Este nuevo siglo nos ha demostrado que los muros y pasillos de lo que antes fuera
un modesto edificio de administración, ejemplo de ello es la Universidad Nacional
Autónoma de Honduras, pueda ancharse tanto, que parezca toda una edificación
marítima, una moderna carabela llena de papeles y un sinfín de personal que le sirve
de ancla. Pliegos petitorios, elaborados por jóvenes universitarios críticos, que se
remiten a realidades cotidianas, como la inexistencia de aulas y falta de secciones
que suplan más cátedras, son gritos que no tienen eco en la minoría que dirige las
riendas de un barco sin aguas.
Si de justificaciones de inexacto rescate a la memoria se trata, no faltan nunca los
ancianos y jóvenes incluso, que se remitan a un pasado glorioso con Carías Andino
como presidente reelecto (prócer de un panteón de dictadores centroamericanos de
los años treinta del siglo pasado). Cierto es que erigió montones de caminos
empedrados y construyó lo que hoy son raquíticos e insuficientes hospitales, pero, lo
que no se menciona en las arengas de estos exaltados defensores, es que fulminó a
sus opositores con la misma saña de un Calígula romano; lo que, consecuentemente,
definió una paradisiaca escena en donde llovía aceptación de las políticas
urbanísticas por todos los rincones del país. Hoy, la represión opera como el camino
trazado por los continuistas, para conseguir aplausos a la fuerza.
¿Acaso necesitamos un Centro Cívico Gubernamental? ¿Un edificio que albergue a
una multitud de gentes apretujadas y hacinadas en un mismo espacio, todos juntos,
haciendo gala –una gran mayoría– del mejor vestido o corbata, y presumiendo
cuanto auto de agencia les parezca?
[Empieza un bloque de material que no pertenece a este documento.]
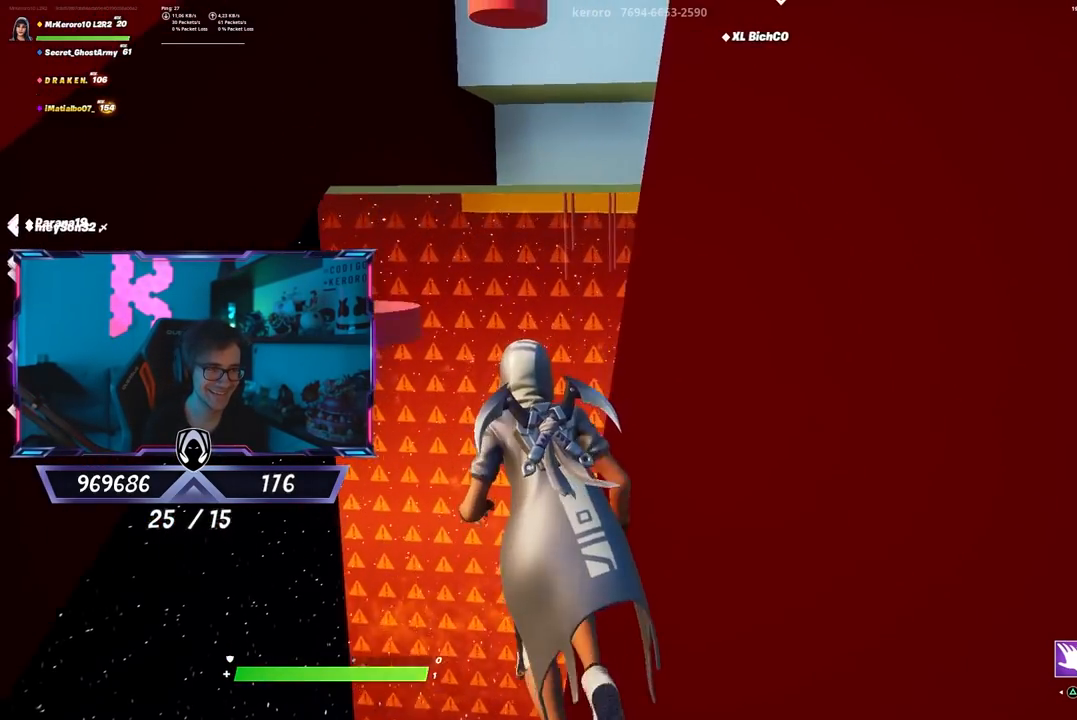
{"buttons": [], "left_stick": "up-left", "right_stick": "center", "events": [[17, "CROSS", "down"], [433, "CROSS", "up"]]}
Provoca terror en las mentes libres, en los que
creen en la austeridad como un gran paso al gobierno equilibrado y honesto
―inexistente aun―, el hecho de ver consumado un templo que sirve de recinto para
un psicótico gobernante: quien encuentra exquisito el eco de sus gruñidos entre
interminables pasillos adornados con su rostro.
El Centro Cívico Gubernamental será un adefesio validado por probos y virtuosos
ingenieros y arquitectos, será la maravilla del siglo en un país que produce pobres al
mismo ritmo de aquellas máquinas de coser telas, que reemplazan con un grabado
sanguinolento de manos hondureñas, el viscoso colorante de las marcas
estadunidenses y europeas. La opulencia debería ser una condición desplazada de
nuestras instituciones; no una añoranza cumplida a costa del frágil presupuesto de
la república: dinero derrochado en el sueño de un maniático que ha destinado 18
millones de dólares (440 millones de lempiras), quizá más que eso, ―el Heraldo
afirma esta cifra―, en un innecesario ornamento, que no resolverá ninguno de los
tantos malestares sociales que nos aquejan.